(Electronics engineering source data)
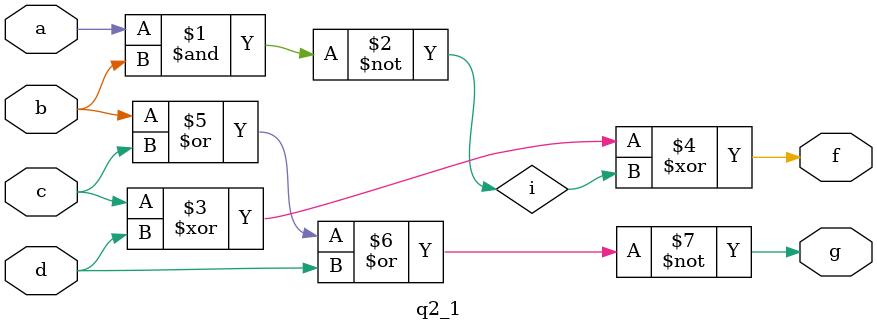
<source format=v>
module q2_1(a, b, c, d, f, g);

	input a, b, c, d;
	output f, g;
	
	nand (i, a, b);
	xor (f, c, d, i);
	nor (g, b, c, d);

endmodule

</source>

==

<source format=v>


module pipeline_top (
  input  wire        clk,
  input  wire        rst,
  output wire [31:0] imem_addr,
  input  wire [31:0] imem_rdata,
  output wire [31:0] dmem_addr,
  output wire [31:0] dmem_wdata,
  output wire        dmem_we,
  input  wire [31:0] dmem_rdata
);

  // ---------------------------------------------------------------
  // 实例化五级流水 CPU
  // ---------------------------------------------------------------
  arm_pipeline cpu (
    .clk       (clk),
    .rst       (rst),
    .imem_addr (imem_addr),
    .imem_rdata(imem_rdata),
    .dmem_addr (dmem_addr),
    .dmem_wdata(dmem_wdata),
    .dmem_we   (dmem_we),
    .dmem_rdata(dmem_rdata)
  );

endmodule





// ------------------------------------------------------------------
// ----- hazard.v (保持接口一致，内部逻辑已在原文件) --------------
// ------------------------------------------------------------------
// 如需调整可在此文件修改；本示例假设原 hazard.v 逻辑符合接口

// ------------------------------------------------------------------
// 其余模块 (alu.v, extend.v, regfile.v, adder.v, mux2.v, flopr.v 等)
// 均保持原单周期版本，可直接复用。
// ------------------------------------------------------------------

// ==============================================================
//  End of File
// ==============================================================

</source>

---

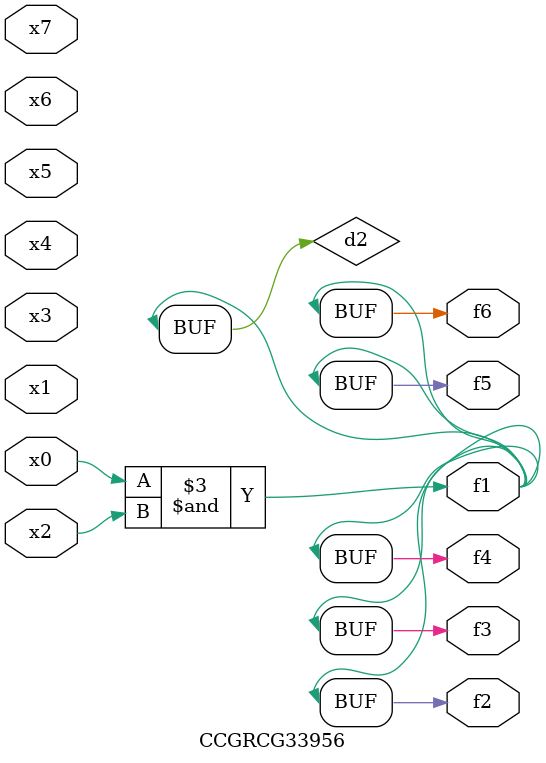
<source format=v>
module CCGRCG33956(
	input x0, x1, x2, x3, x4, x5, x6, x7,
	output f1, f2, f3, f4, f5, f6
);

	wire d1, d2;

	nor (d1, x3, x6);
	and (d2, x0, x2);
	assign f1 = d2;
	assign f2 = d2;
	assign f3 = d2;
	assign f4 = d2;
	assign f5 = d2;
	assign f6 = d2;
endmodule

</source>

__WORK INSTRUCTIONS__
What is the number of lines in the data that include "input"? Respond with that number and no other text.

__SOLUTION TO THIS EXERCISE__
6